Ladies and gentlemen, what we witnessed this past year in Denver was a gimmick. It was an offense designed around the QB option and deception. Yes, it did bring momentary success—a six-game winning streak and eight wins in 13 games.
However, what happens if we take a closer look at these wins and losses?
Tim Tebow led the Broncos to exactly zero wins against playoff teams during the regular season. Their record against teams over .500? 0-2. Combined score in those games? 86-33. The Broncos averaged a meager 18.5 points per game with Tebow at the helm and scored 18 or fewer points in eight of those 11 games.
The two times Tebow led the Broncos past the 30-point barrier? When they faced the 29th and 31st worst defenses in the NFL (points allowed).
These are not the building blocks of success.
This was a team that survived games by leaning on their defense and scraping by with their offense.

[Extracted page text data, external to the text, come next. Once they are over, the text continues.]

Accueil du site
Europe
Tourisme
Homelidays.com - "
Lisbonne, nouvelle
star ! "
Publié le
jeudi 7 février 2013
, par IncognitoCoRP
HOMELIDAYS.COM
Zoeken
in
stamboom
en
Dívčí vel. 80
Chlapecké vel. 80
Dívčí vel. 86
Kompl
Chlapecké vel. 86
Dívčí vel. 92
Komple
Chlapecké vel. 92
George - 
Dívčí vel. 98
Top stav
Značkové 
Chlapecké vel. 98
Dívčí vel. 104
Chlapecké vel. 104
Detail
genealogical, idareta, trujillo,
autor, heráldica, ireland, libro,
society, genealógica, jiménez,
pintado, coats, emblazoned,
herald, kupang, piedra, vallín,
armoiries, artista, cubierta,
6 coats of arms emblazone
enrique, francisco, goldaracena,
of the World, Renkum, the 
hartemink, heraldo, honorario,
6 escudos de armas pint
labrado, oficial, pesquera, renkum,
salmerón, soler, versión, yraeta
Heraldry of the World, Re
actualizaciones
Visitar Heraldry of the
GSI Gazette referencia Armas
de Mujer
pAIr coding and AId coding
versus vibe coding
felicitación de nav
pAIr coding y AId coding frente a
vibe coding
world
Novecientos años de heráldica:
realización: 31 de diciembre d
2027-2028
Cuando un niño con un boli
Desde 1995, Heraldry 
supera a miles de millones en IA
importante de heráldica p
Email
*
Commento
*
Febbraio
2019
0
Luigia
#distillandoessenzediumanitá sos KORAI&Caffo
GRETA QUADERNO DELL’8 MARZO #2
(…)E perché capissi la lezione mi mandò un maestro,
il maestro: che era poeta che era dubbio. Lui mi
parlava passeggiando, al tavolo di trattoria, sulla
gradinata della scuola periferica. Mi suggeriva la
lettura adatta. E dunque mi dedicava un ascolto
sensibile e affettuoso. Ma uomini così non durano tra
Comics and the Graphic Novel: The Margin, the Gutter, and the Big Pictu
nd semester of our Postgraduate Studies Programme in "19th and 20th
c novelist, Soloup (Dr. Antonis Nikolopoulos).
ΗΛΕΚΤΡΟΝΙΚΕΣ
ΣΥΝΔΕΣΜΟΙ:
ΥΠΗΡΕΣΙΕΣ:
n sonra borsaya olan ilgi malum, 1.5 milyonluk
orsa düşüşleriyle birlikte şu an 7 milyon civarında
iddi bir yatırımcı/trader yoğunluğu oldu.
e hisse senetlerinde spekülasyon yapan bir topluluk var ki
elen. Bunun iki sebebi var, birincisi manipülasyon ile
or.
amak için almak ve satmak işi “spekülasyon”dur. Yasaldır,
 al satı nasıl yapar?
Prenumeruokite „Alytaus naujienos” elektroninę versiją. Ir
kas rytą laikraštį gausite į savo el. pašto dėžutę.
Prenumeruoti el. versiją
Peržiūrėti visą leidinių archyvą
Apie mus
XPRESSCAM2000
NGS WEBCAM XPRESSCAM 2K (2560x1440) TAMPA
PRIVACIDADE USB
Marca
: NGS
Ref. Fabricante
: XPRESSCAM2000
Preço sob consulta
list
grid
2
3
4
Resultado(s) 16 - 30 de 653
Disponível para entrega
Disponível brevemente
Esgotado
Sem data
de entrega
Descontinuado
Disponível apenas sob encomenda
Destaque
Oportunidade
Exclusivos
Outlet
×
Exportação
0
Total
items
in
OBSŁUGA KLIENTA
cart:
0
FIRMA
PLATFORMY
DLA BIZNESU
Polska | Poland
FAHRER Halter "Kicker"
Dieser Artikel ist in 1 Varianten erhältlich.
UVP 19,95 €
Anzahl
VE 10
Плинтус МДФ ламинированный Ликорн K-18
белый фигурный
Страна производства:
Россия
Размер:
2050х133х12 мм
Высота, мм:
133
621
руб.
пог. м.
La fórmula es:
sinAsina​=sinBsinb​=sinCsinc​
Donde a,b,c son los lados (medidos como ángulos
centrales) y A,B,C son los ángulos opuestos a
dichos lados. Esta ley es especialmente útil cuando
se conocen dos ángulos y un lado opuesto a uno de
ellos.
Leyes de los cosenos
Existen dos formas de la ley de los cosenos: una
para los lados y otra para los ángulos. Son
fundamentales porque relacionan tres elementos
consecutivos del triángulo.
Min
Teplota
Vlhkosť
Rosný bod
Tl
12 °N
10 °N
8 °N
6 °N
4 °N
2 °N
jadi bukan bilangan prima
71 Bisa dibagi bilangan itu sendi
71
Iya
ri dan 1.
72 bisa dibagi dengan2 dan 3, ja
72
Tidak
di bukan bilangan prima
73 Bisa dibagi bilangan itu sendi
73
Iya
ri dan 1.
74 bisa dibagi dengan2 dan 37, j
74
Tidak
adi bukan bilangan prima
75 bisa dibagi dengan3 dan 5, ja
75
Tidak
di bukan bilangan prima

The Bronco defense scored six defensive touchdowns in 2011—that was No. 2 in the NFL, trailing only the New York Jets with seven.
To put it in perspective, Tebow only managed 18 touchdowns (1.5 per game), or just 12 more than the Denver defense. That is not pretty.
I should also mention that this wasn't even Tebow's rookie year. The future does not look bright in Denver with him there.
The Broncos need to cash in on Tim Tebow's hype and trade him away for players or picks and pursue other options. While their playoff win did not secure them an early pick, they could definitely move up to select a top-tier QB or even court a free agent like Matt Flynn.
The future of the franchise depends on it.
Should Denver pass on their opportunity to deal Tebow, they will have nothing to show for their efforts this season. The Tebow Option Offense will likely follow the same path as the Wildcat—a gimmick that was dismantled by NFL coordinators in one offseason.
If you think NFL coaches enjoy being tricked, you'd better think again.